As Eastern Niagara Hospital prepares for shutdown, records fee explained

Apr. 23—Ahead of its planned closing this year, Eastern Niagara Hospital notified community members that medical records in its possession won't be stored, and past patients who want their records can obtain them for a fee.

This didn't sit well with Michael Diemert. A lifelong Lockport resident who remembers when ENH was Lockport Memorial Hospital, he had to wonder: "Why would I pay for my own records?"

In January, ENH notified past patients via mailer, as well as in a notice published multiple times in the Union-Sun & Journal, that copies of records going back to 2016 for adults, and pediatric records going back to 2001, can be obtained upon completion of an Authorization Release Form and payment of a fee for the copies.

The fee is $15 for documents on a flash USB drive or CD, or 75 cents per page if the patient wants paper copies. The fee reflects the costs of storage and labor.

However, nobody who requests their records will be denied, according to Patricia Brandt, ENH spokesperson.

"We're not going to turn people away because they can't pay," she said.

Patients who want their ENH patient medical records must get them by Nov. 30, after which the ENH Patient Portal will be disabled and most records will be destroyed, the hospital advised in its published notice. This week, Brandt advised people try to get their records by June 17, the hospital closing date. She added that the hospital's website is being updated with new instructions on how to request records.
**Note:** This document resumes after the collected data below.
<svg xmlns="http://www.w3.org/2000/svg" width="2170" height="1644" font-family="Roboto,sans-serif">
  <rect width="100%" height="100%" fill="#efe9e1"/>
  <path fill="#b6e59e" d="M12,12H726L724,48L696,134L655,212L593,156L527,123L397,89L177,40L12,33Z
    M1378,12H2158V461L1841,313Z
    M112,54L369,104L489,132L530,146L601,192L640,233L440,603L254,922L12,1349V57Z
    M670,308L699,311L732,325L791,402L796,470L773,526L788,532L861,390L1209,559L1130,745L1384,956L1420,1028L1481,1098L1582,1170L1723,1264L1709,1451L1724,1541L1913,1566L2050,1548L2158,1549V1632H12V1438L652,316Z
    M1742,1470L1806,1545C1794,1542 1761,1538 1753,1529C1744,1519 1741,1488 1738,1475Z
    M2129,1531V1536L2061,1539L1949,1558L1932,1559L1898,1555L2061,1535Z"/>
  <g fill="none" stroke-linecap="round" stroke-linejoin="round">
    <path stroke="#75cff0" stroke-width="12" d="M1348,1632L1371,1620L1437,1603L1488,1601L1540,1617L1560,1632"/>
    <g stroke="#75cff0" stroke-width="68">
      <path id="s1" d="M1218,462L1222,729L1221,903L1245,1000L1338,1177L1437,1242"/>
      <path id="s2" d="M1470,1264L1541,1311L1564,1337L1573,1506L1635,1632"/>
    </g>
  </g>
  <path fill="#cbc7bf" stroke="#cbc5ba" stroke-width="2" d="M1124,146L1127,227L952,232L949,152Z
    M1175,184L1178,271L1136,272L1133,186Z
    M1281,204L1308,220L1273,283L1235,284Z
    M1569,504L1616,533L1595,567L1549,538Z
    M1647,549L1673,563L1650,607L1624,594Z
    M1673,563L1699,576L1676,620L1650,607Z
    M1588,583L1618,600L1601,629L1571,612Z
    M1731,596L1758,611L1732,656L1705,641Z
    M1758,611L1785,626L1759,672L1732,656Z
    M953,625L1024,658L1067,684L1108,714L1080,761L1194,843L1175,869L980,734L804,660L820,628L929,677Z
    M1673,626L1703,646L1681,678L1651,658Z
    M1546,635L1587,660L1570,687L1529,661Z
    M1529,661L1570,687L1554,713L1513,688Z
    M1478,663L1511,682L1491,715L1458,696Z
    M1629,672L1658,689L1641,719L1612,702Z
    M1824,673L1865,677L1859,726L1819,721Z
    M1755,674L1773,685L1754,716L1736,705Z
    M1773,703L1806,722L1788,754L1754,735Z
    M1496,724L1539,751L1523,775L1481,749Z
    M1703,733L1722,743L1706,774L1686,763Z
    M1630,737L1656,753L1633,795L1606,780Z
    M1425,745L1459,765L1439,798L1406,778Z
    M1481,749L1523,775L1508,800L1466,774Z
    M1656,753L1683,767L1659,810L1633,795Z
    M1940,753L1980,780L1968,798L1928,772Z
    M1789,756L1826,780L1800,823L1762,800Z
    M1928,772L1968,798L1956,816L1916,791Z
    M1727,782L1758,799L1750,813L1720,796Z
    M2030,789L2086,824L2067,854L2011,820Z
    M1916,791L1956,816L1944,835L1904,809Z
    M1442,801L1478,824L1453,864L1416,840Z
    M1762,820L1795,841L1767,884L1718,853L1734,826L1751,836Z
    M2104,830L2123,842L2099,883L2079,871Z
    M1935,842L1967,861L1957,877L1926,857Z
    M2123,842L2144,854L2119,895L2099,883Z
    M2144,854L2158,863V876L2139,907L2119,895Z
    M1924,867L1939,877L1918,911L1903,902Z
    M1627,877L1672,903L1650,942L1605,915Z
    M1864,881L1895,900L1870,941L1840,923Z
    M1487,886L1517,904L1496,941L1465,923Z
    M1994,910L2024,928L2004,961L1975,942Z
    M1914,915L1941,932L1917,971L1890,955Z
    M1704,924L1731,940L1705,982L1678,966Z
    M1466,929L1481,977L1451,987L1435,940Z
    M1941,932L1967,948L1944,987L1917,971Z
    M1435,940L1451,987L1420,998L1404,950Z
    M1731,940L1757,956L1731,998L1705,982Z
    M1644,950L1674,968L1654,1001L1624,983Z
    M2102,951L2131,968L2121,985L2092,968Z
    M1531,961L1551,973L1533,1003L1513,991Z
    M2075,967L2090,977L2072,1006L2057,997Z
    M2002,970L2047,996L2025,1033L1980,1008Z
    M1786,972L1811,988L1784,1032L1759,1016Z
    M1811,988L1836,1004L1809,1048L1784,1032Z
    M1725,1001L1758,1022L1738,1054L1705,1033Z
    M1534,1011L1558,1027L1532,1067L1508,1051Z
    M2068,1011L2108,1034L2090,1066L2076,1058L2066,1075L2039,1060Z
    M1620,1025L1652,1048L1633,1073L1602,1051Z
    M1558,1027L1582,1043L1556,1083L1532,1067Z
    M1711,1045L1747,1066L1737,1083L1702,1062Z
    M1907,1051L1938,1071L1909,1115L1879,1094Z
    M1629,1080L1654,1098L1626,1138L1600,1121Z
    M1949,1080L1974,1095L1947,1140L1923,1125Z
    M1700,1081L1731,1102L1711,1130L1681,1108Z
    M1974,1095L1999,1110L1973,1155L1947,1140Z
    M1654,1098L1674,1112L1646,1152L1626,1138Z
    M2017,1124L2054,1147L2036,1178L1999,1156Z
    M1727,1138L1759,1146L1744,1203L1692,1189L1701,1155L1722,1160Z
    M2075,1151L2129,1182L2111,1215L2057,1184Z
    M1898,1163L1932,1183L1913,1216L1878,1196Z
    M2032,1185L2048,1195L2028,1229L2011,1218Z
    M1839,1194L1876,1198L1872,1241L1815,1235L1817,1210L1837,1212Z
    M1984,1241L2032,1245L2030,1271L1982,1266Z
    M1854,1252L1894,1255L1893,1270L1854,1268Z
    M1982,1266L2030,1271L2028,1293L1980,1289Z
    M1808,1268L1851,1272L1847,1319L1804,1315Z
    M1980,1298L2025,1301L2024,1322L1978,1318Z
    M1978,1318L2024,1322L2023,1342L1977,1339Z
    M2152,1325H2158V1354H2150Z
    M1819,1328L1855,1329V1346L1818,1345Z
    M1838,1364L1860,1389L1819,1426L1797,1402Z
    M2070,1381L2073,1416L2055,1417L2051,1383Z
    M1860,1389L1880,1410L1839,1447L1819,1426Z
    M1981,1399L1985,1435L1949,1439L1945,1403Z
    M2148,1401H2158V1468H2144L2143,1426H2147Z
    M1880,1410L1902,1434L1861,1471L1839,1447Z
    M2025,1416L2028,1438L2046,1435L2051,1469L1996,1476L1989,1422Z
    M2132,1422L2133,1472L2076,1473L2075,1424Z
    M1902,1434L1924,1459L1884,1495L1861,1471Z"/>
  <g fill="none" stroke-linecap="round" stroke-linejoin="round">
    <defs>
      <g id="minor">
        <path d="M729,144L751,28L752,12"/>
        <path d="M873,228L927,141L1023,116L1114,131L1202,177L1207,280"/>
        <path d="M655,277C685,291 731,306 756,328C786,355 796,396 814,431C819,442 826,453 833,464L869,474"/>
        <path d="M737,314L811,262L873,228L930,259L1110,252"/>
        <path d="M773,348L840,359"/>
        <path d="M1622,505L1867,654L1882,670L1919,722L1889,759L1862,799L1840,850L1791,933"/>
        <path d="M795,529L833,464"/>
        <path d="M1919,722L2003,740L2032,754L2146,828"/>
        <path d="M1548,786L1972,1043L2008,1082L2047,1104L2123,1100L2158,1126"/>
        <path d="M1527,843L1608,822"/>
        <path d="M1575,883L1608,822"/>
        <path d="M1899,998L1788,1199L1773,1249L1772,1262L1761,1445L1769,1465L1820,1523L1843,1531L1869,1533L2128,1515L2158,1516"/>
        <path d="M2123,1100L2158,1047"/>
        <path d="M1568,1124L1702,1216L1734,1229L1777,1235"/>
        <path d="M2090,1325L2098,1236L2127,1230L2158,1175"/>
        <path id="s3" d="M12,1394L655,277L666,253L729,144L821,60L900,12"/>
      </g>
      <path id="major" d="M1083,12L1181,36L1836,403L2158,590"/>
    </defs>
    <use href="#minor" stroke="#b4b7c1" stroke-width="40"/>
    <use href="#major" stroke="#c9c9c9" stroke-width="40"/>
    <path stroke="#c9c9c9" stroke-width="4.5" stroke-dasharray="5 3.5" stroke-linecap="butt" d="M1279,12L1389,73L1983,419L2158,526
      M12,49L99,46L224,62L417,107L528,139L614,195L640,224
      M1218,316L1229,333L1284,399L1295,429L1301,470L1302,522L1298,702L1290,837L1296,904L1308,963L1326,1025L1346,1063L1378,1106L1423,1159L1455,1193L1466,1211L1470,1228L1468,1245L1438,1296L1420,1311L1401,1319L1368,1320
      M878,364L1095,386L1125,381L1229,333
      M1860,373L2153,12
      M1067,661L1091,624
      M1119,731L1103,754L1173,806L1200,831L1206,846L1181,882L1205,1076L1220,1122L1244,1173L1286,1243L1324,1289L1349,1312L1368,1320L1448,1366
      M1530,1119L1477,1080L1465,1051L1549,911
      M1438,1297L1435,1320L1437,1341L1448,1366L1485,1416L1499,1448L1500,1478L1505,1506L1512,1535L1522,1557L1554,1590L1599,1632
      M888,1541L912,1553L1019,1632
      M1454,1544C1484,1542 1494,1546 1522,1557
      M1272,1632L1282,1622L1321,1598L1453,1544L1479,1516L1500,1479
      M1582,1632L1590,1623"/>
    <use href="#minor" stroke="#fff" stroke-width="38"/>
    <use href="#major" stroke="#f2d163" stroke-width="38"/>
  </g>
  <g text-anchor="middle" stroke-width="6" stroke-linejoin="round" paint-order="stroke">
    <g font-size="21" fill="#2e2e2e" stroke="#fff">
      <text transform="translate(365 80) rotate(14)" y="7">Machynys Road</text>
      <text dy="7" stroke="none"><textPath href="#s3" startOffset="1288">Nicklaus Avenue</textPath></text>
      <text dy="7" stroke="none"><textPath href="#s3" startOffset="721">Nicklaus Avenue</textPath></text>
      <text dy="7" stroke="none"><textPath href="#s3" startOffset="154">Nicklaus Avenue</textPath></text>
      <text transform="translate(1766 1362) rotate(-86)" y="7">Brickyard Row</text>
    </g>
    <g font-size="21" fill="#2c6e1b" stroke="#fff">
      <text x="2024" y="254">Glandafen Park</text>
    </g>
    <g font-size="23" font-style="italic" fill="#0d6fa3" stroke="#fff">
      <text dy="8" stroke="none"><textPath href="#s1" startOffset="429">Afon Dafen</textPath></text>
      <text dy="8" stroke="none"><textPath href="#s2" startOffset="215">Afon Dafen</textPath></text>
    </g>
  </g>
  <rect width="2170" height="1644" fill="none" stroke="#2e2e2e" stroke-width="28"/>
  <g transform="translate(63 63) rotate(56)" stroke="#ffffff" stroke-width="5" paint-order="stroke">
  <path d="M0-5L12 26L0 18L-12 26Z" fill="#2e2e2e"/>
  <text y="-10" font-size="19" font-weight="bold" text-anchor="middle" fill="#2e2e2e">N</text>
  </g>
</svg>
Catholic Health, which will open the new Lockport Memorial Hospital, a campus of Mount St. Mary's Hospital, later this year, will have radiology records, Brandt said.

"A lot of the providers work for Catholic Health ... . They work for most of the different hospital systems (so) the radiology images are with Catholic Health already," she said.

Another way people can get their records is through HEALTHeLINK, the electronic clinical information exchange where various healthcare providers can access the records of a consenting patient. The service is free and can be accessed at https://wnyhealthelink.com/.

"All the Western New York providers participate in HEALTHeLINK so they can see any medical records of patient activity from the hospital, and patients can see their own as well on that website," Brandt said.